Source data START

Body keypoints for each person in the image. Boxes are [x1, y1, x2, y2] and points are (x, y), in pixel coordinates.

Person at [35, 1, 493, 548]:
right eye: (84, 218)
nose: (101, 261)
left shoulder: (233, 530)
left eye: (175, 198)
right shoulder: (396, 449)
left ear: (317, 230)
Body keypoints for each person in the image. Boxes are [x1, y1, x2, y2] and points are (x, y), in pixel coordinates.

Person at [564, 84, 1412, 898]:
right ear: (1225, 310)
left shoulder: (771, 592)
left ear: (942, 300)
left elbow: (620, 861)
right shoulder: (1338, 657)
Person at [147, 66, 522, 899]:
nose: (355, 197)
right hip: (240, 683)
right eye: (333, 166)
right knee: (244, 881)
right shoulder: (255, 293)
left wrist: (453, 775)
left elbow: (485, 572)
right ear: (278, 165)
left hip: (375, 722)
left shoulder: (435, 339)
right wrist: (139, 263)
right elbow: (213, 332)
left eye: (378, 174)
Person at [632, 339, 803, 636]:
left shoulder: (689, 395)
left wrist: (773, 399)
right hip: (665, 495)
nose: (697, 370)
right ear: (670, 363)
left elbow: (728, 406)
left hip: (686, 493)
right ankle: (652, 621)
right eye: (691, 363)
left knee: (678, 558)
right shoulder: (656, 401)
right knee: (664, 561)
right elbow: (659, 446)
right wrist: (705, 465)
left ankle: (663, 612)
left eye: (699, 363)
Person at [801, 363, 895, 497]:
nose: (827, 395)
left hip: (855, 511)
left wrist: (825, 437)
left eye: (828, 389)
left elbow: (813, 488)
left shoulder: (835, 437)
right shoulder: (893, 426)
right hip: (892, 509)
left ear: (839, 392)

Source data END
Source data START

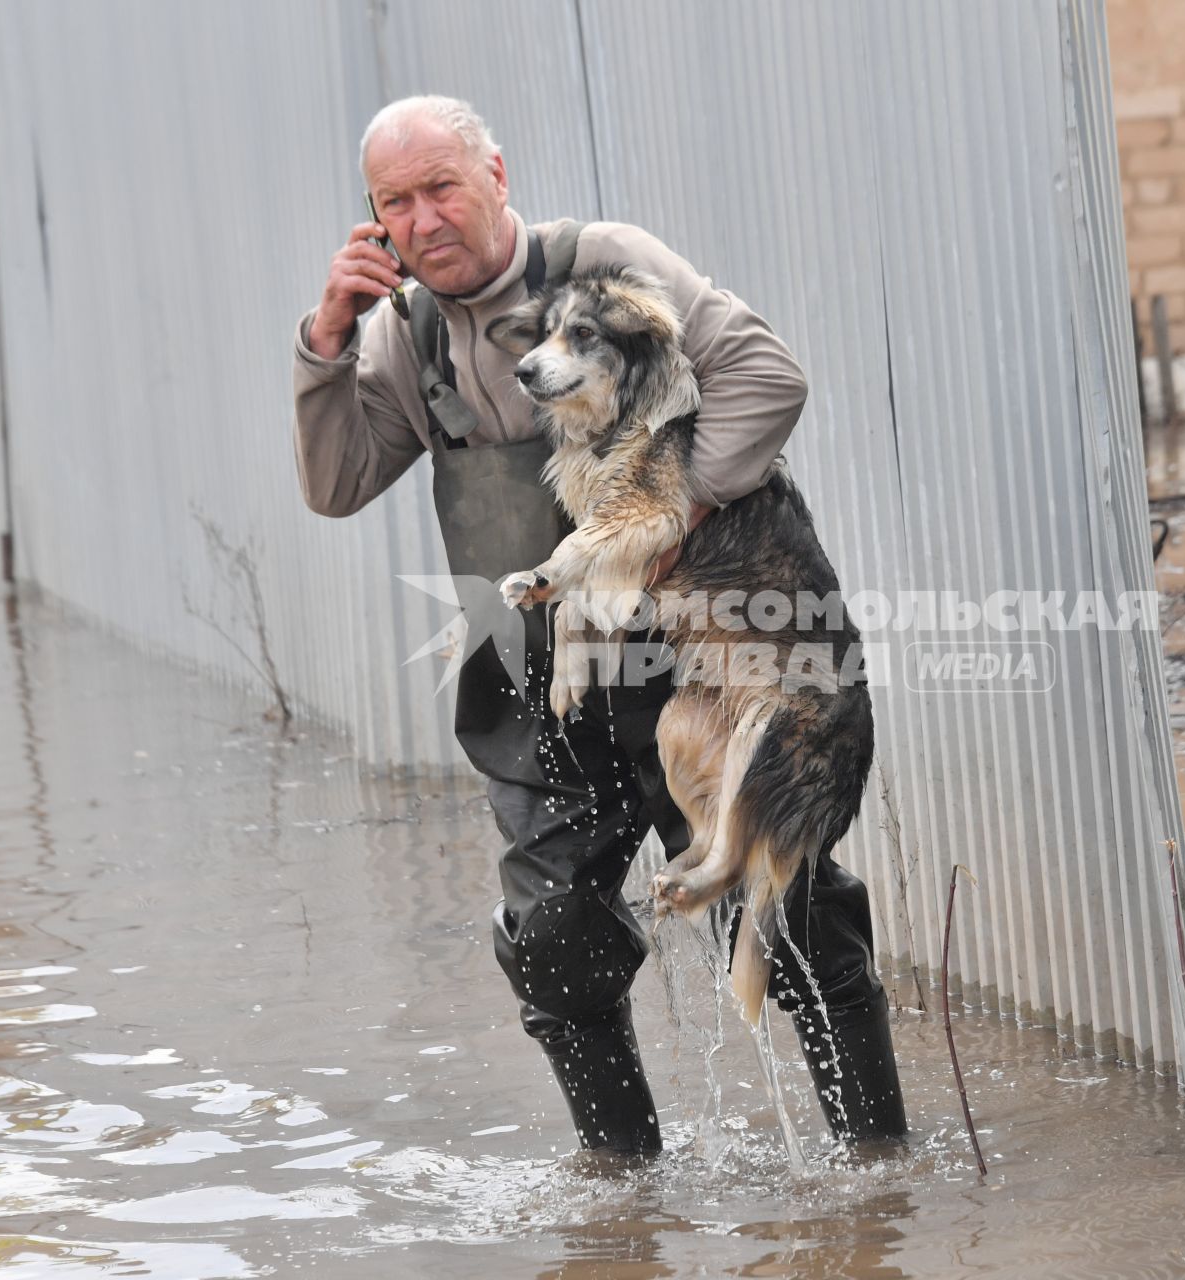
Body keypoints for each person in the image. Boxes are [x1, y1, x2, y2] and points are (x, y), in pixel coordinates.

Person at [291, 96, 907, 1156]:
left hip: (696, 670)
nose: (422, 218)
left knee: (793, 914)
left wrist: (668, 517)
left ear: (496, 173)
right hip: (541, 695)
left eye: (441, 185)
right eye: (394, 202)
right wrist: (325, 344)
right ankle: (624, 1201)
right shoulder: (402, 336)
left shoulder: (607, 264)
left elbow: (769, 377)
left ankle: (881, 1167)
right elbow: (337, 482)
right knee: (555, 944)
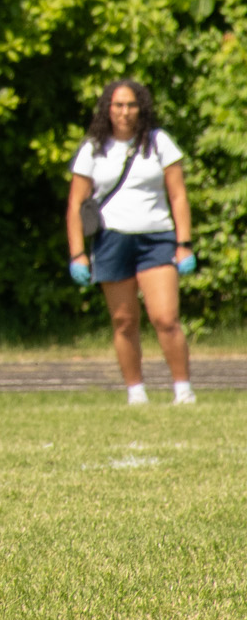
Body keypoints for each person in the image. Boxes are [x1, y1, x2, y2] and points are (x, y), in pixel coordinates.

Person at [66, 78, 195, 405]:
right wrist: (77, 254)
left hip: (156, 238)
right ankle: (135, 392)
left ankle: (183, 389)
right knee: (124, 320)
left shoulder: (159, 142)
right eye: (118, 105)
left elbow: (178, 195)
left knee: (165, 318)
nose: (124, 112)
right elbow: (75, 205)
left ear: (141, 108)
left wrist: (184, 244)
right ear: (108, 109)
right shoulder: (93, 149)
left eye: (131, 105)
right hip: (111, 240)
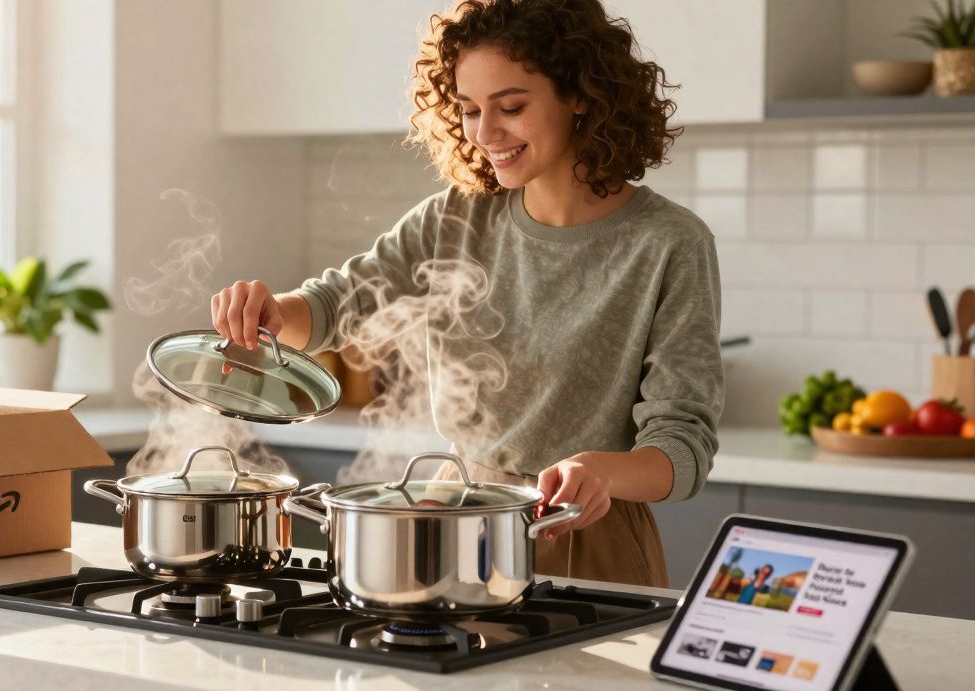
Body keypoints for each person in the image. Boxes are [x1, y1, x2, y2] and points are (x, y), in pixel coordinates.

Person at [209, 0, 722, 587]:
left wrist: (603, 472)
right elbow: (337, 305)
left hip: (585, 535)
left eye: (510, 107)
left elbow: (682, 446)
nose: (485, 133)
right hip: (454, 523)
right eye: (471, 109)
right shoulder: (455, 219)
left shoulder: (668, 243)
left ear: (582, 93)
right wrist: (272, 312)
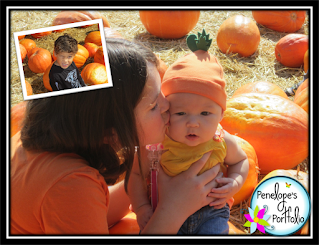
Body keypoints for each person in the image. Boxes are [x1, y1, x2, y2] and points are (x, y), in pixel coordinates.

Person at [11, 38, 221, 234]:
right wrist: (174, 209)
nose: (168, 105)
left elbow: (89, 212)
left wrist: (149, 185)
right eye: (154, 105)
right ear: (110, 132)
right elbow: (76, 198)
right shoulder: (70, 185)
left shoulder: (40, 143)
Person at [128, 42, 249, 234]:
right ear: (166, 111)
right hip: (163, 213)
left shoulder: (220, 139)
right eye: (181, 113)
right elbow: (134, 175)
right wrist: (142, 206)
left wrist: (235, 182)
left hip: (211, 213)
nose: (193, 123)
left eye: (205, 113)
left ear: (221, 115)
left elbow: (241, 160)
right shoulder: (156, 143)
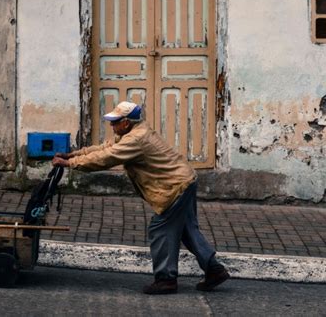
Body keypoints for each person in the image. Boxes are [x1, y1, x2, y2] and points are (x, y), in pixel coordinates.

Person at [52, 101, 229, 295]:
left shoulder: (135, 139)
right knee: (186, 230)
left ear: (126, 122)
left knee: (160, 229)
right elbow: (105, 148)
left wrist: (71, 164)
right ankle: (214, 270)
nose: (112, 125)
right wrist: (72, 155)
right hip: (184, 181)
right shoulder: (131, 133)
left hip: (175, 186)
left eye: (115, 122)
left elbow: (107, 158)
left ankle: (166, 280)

Source data END
Source data START

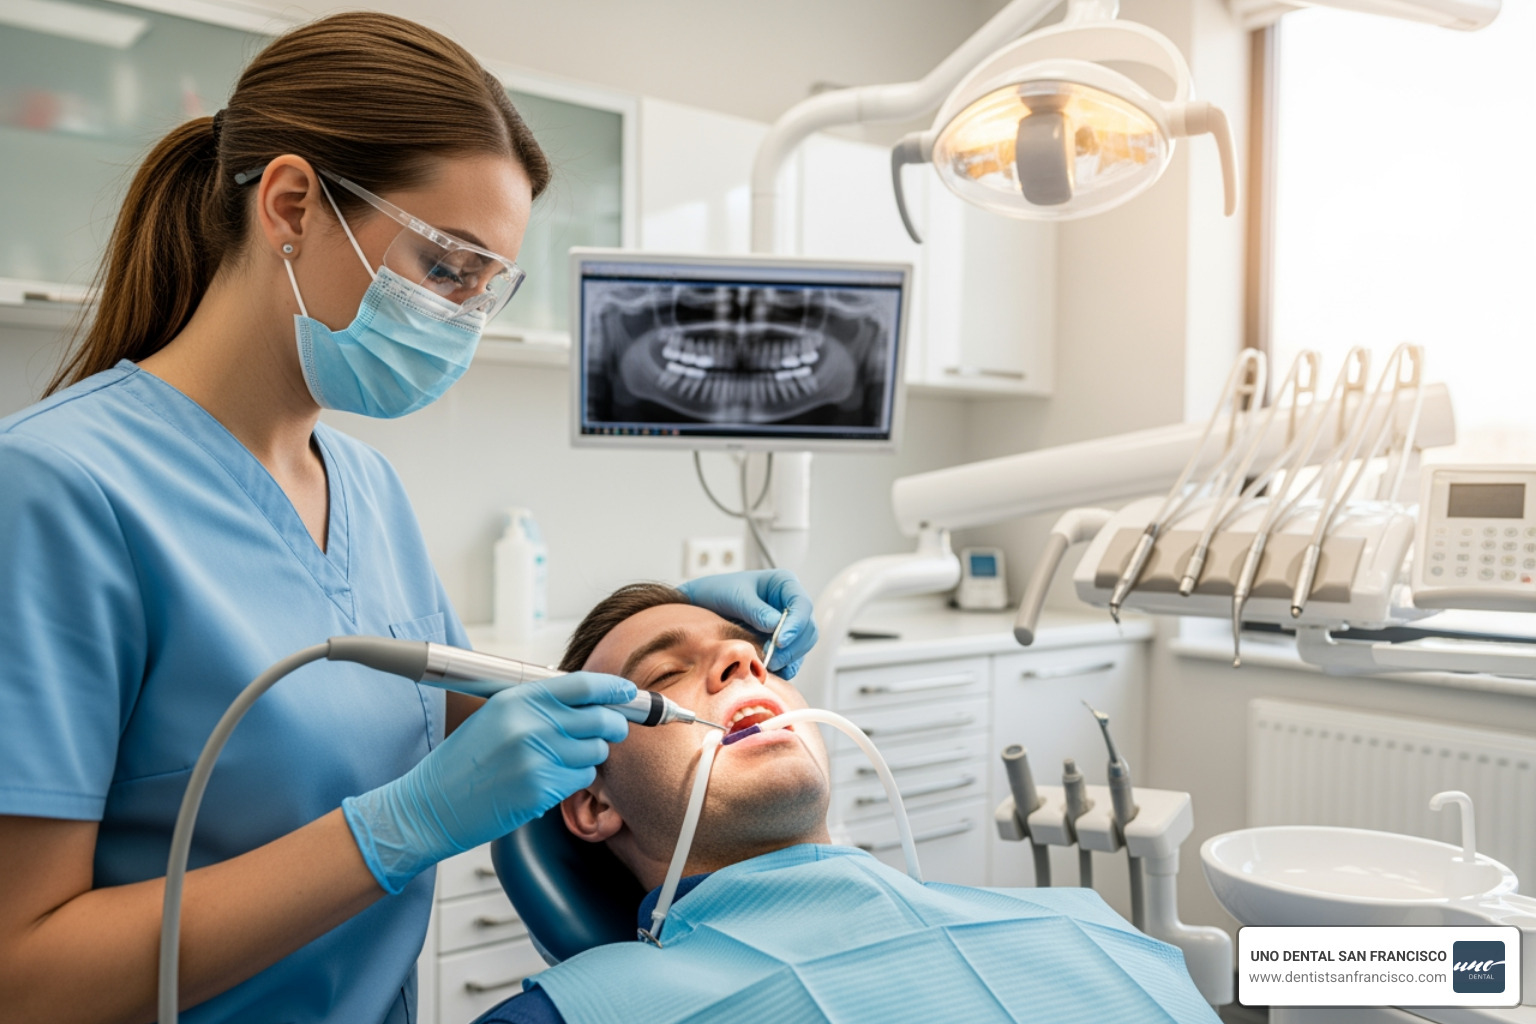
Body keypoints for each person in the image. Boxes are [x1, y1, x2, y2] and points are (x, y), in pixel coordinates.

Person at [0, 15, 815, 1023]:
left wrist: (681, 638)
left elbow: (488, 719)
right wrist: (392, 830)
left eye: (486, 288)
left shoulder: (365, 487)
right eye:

Source data END

Task brief: Check every line above for the word "ankle" and copy those that have it.

Solution:
right ankle: (652, 621)
left ankle: (663, 612)
right ankle: (624, 1201)
left ankle: (881, 1167)
right ankle: (135, 392)
left ankle: (183, 389)
right ankle: (214, 270)
left ankle: (166, 280)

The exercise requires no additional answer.